WHAT YOU ARE ASKED TO DO → Report how many lines in the rows below contain the string "value". Case counts, so only matches with identical capitalization qualify; give the number alone.

AVAILABLE DATA →
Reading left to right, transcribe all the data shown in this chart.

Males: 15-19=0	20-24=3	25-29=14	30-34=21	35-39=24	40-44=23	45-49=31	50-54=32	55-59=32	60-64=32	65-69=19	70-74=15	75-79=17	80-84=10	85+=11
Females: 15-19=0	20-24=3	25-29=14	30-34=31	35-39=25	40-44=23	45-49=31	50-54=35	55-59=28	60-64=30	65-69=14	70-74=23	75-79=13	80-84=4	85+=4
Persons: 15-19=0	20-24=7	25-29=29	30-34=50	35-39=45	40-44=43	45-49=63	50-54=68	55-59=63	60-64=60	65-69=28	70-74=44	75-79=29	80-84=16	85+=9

...

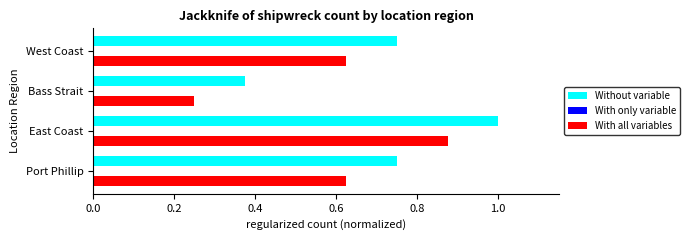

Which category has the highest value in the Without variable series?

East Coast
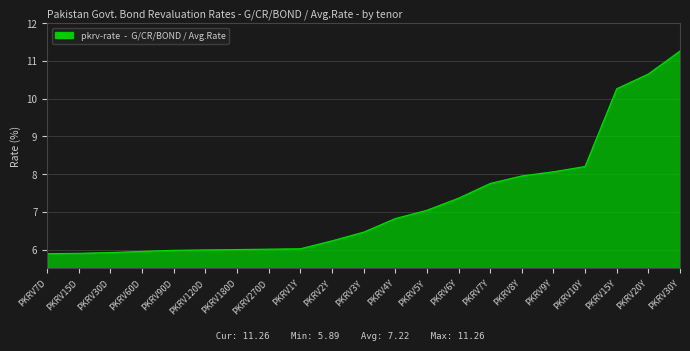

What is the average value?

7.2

EXERCISE ANSWER → 2